Factors associated with the willingness of healthcare workers to work during an influenza public health emergency

Added March 26, 2020

Citation: Devnani M. Factors associated with the willingness of health care personnel to work during an influenza public health emergency: an integrative review. Prehospital and Disaster Medicine 2012; 27(6): 551-66

What is this? An effective public health response to an emergency such as that caused by COVID-19 depends on the majority of uninfected healthcare workers continuing to work.

In this integrative review, the author searched for quantitative research into the willingness of healthcare workers to work during an influenza public health emergency.

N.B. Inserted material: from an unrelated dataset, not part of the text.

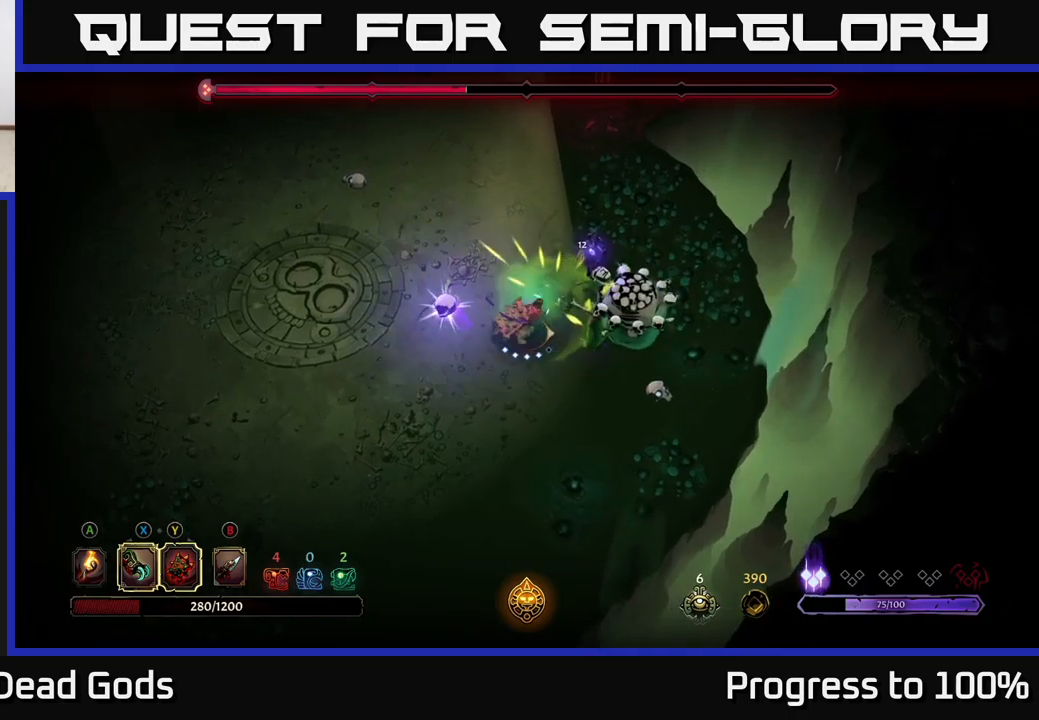
{"buttons": [], "left_stick": "down", "right_stick": "center", "events": [[34, "X", "down"], [167, "X", "up"], [284, "X", "down"], [417, "X", "up"]]}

They restricted their search to articles published in English in a peer-reviewed journal and did the search in 2012. They identified 32 eligible studies.

What works: Factors associated with a greater willingness to work during an influenza public health emergency included being male, being a doctor or nurse, working in a clinical or emergency department, working full-time, prior influenza education and training, prior experience working during an influenza emergency, the perception of value in response, the belief in duty, the availability of personal protective equipment and confidence in one’s employer.

Interventions that resulted in the greatest increase in the healthcare workers’ willingness to work were access to treatment and vaccination for them and their family.

What doesn’t work: Factors found to be associated with less willingness to work during an influenza public health emergency included being in a supportive staff position, working part-time, the peak phase of the influenza emergency, concern for family and loved ones and personal obligations.

What’s uncertain: There is uncertainy about the association between age or race and willingness of healthcare workers to work during an influenza public health emergency.

 

Disclaimer: This summary has been written by staff and volunteers of Evidence Aid in order to make the content of the original document accessible to decision makers who are searching for the available evidence on the coronavirus (COVID-19) but may not have the time, initially, to read the original report in full. This summary is not intended as a substitute for the medical advice of physicians, other health workers, professional associations, guideline developers, or national governments and international agencies. If readers of this summary think that the evidence that is presented within it is relevant to their decision-making they should refer to the content and details of the original article, and the advice and guidelines offered by other sources of expertise, before making decisions. Evidence Aid cannot be held responsible for any decisions made about the coronavirus (COVID-19) on the basis of this summary alone.